CLARK COUNTY, Wash. – Residents return home after evacuation orders are lifted while the Nakia Creek Fire burns in Washington state.
Firefighters said they made good headway, constructing fire lines to help increase containment levels to 23% as of Thursday evening. The size of the fire has slightly grown to 1,918 acres, an increase of 49 acres since Wednesday morning, the Clark Regional Emergency Services Agency said.
The fire was first reported at about 3:45 p.m. on Oct. 9 and has been determined to be human-caused.
Authorities still ask for the public’s help in identifying persons and vehicles of interest. A video was taken about 15 minutes prior on a ridge near where the fire was burning, the Clark County Fire Marshal's Office said.
"We are looking for what we believe is a white or light-colored Subaru vehicle," Assistant Clark County Fire Marshal Curtis Eavenson said. "Based on witness statements, we also believe there were two men and two women connected with this vehicle."
If anyone recognizes the vehicle or people depicted in the video or has any information regarding the ongoing wildfire investigation, they are urged to contact the county’s fire marshal office at 564-397-3320.
Over 550 resources have been working to contain and extinguish the fire.
Measurable precipitation is expected beginning Friday afternoon to help minimize fire growth and allowing firefighters to gain ground, fire officials said.
"Rain after a wildland fire brings its own risks," the Clark Regional Emergency Services Agency said in a Facebook post Thursday. "Rain can cause burnt standing trees to fall, soil instability on steep slopes, and damage to roads. Crews will proceed with caution while working in these conditions."
'We are definitely on alert'
Evacuation restrictions were reduced in some areas on Wednesday for the thousands of people forced to flee their homes because of the fire.
"We are definitely on alert," one homeowner said. "But I think the protocol is to stay in your homes, don't panic, keep a bag ready in case there's a sudden change."
WHAT SHOULD BE IN YOUR EVACUATION 'GO' BAG DURING WILDFIRE SEASON
As of Sunday night, nearly 3,000 homes were included in the "Level 3 Go Now" notice, with more than 33,000 others told to make preparations in case an evacuation order is given.
Evacuation levels from the Clark County Sheriff’s Office are evaluated daily. Residents can click here to search their address for current evacuation levels.
The Nakia Creek Fire isn't the only fire burning in the West and Northwest. Dozens of fires are burning across the region, and that's sending thick plumes of smoke into cities and towns in places like Washington, Oregon and Idaho. And because of the smoke, that's causing some concerns with air quality.

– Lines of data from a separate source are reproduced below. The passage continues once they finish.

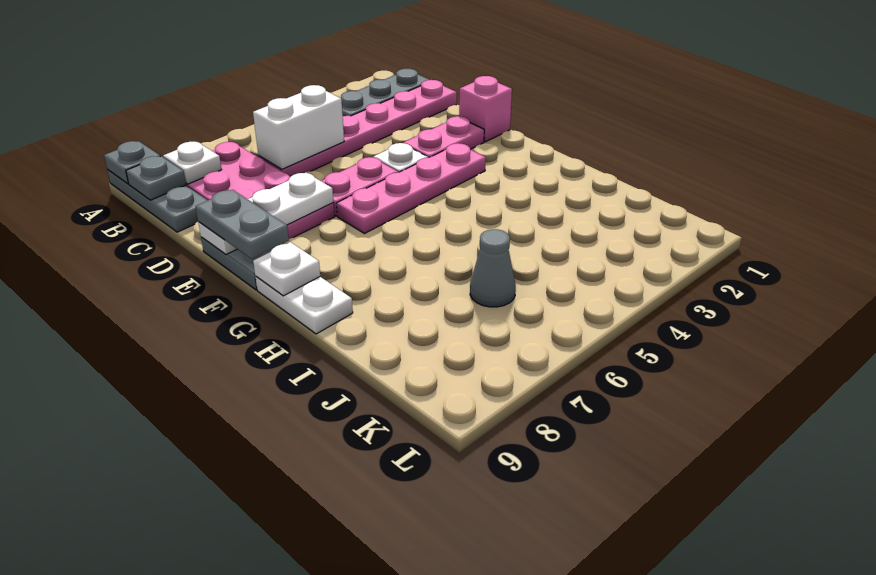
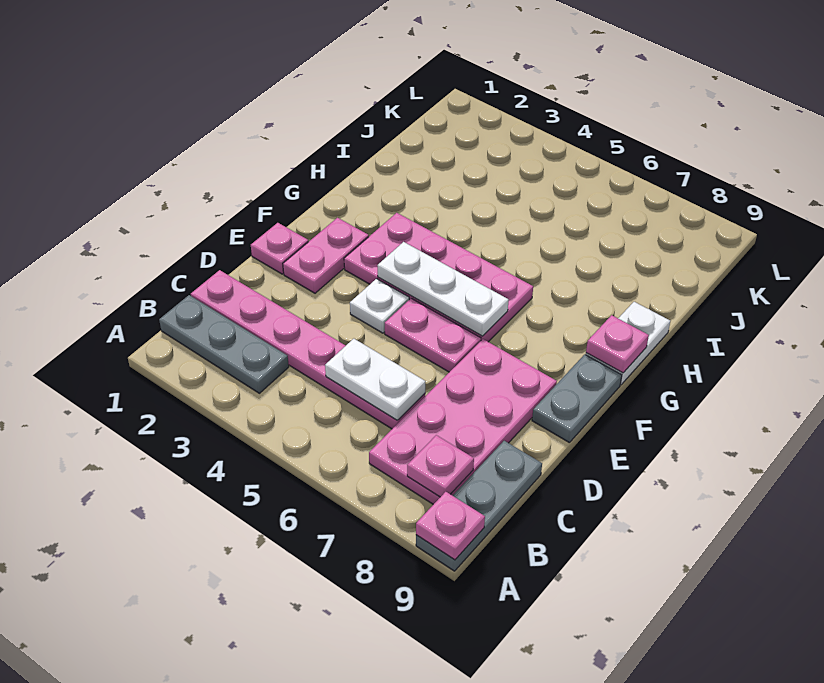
grey 1x1 plate [104,141,160,184] -> pink 1x1 plate [416,492,485,560]
white 1x1 plate [163,142,222,184] -> pink 1x1 plate [407,435,474,497]
grey 1x1 plate [126,156,186,200] -> none
white 1x2 brick [253,85,344,169] -> white 1x2 plate [325,339,425,420]
pink 1x1 brick [459,76,512,142] -> pink 1x1 plate [251,223,308,274]
pink 1x2 plate [404,116,484,158] -> pink 1x2 plate turned to [283,218,369,293]
white 1x3 plate [198,172,333,254] -> white 1x3 plate moved to [377,242,509,336]
grey 1x2 plate [196,190,289,259] -> none
pink 1x4 plate [337,143,486,234] -> pink 2x4 plate [344,213,533,342]
white 1x1 plate [253,242,320,296] -> pink 1x1 plate [586,315,649,373]
grey 1x1 cone [470,229,516,307] -> none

WILDFIRES CAN BE DANGEROUS TO YOUR HEALTH EVEN IF YOU'RE NOWHERE NEAR ONE
Air quality alerts have been issued across western and northern Washington, western Oregon, northern and central Idaho and northwestern Montana. Air quality measurements reached "unhealthy" levels in parts of the Puget Sound region over the weekend.
The Northwest Interagency Coordination Center doesn't expect to gain full containment until Halloween.